= In This House of Brede =

1969 novel by Rumer Godden

First US edition

In This House of Brede is a novel by Rumer Godden published in 1969 by Viking in the US and by Macmillan in the UK.

==Synopsis==
The novel is a portrait of religious life in England that centers on Philippa Talbot, a highly successful professional woman and self-described free-thinker and renegade, who leaves her comfortable life among the London elite to join a cloistered Benedictine community of contemplative Roman Catholic nuns. It begins in 1954, as Philippa enters the monastery, Brede Abbey; continues through her solemn vows in the changing, post-Second Vatican Council environment; and ends as Philippa reluctantly accepts the call to lead a new Benedictine foundation in Japan, where she spent part of her childhood.
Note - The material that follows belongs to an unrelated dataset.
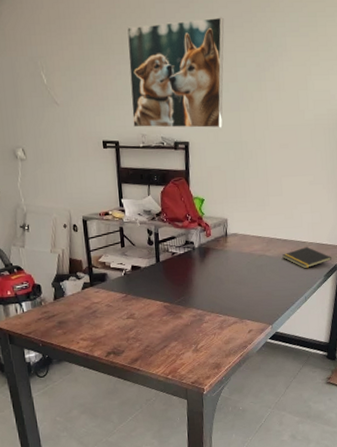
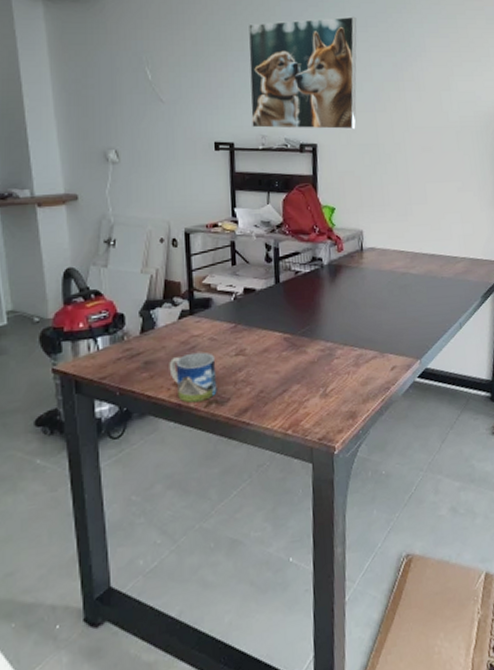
mug: none [77,315,114,354] -> present [169,352,217,403]
notepad: present [282,247,332,269] -> none [430,263,490,289]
From the publisher: For most of her adult life, Philippa Talbot has been a successful British professional. Now in her forties, the World War II–widow has made a startling decision: She's giving up her civil service career and elite social standing to join a convent as a postulant Roman Catholic nun. In Sussex in the south of England, Philippa begins her new life inside Brede Abbey, a venerable, 130-year-old Benedictine monastery. Taking her place among a diverse group of extraordinary women, young and old, she is welcomed into the surprisingly rich and complex world of the devout, whom faith, fate, and circumstance have led there. From their personal stories, both uplifting and heartbreaking, Philippa draws great strength in the weeks, months, and years that follow, as the confidence, conflicts, and poignant humanity of her fellow sisters serve to validate her love and sacred purpose. But a time of great upheaval in the hierarchy of the Catholic Church approaches as the winds of change blow at gale force. And for the financially troubled Brede and those within, it will take no less than a miracle to weather the storm.

==Adaptations==
In 1975, CBS made a TV film of this book, filmed in both Ireland and England, starring Diana Rigg (as Philippa), Pamela Brown, Gwen Watford, Denis Quilley, Judi Bowker and Nicholas Clay.

==Cultural references==
The novel's fictional setting, Brede Abbey, is modeled on Stanbrook Abbey, formerly located in Worcestershire. In the book's introduction, Godden wrote that the characters were fictional but "many of the episodes are based on fact" and credits the lives and sayings of Dame Laurentia McLachlan and Sister Mary Ann McArdle of Stanbrook Abbey. Godden's introduction also thanks two other Benedictine abbeys: Talacre Abbey, in Wales, and St. Cecilia's Abbey in Ryde, on the Isle of Wight.